It’s Difficult To Swallow Some of Daley’s Tactics


The way the Chicago City Council on May 14, under the stern and approving eye of Mayor Daley, lifted the ban on selling foie gras in restaurants, really sticks in my craw.

Foie gras, literally “fat liver” in French, is the fattened liver of a goose or duck. It is controversial because its production requires force-feeding the birds for a couple of weeks before slaughter, thereby swelling their livers to many times their normal size. While sticking a tube down a bird’s throat a few times a day sounds cruel to me, I am not arguing for the ban sponsored by Ald. Joe Moore (49th), just the way it was so abruptly overturned.

After all, if the City Council were to widely apply the animal cruelty criteria it used to ban foie gras, restaurants would hardly be allowed to serve any meat, since calves raised for veal often spend their lives in crates and most cattle are unnaturally fattened for market. Even egg-laying hens are caged. And seeing how they bang at the lid of the pot, lobsters must feel something as they are boiled alive.

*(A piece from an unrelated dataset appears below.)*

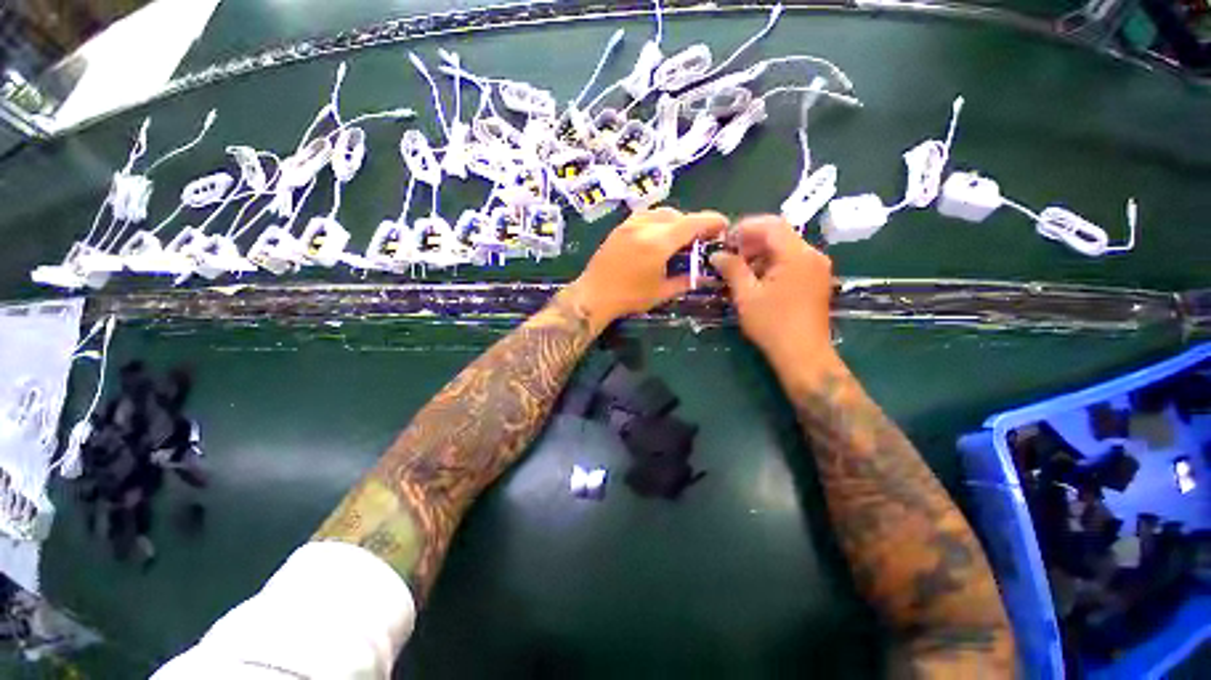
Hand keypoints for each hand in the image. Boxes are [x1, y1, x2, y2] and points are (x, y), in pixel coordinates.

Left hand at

The foie gras ban was enacted in April 2006 by a vote of 48-1 as part of an omnibus bill. Daley criticized it then, and restaurants got around it by giving away the foie gras on expensive salads or calling it something else. The ban didn’t even affect most people, who cannot afford the pricey delicacy. I’m told it it is delicious, and while I am all for improving the taste of liver, which turns my stomach, the mayor’s penchant for overlooking the democratic process is what I find most upsetting.

Aren’t we all feeling a little like foie gras geese this year, getting one thing after another shoved down our throats? First taxes, now this, and remember to open wide for the Children’s Museum in Grant Park. We’ll probably see more of the same tactics when the Council takes up that controversial issue in June.

Daley’s penchant for not following rules goes back at least to 2003, when in a hurry to move ahead with his plans to redevelop Meigs Field, he ordered private crews to destroy the airport runway at night, without notifying the Federal Aviation Administration or the owners of 16 airplanes parked there. He said then that Meigs Field was only used by rich people, but maybe getting foie gras back on menus is their payback. And he did it faster, in about four minutes.

Ald. Tom Tunney (44th), a restaurateur, brought the  ordinance out of committee and called for a vote without debate. I don’t think his Ann Sather restaurants serve foie gras, so he won’t benefit from lifting the ban. But seeing Daley on the dais sternly ordering the vote to continue over the shouted objections of  Moore, who just wanted the usual procedure to be followed, was not the mayor’s finest moment. At least he didn’t shut off Moore’s microphone, but calling him Joe “foie gras” Moore” after the 37-6 vote was catty.

Apparently, parliamentary rules allow the City Council’s quick action, but that doesn’t make it right. The end does not always justify the means.

Maybe in Daley’s world travels drumming up support for Chicago’s bid for the 2016 Olympics, he took a liking to how the People’s Republic of China conducts its government business. Obviously, having authoritarian rulers didn’t stop Beijing from getting the Olympics this year.

But he and the aldermen should remember Moore’s advice, that “what happened to me today could happen to you tomorrow.” Maybe when the Children’s Museum case is decided in court.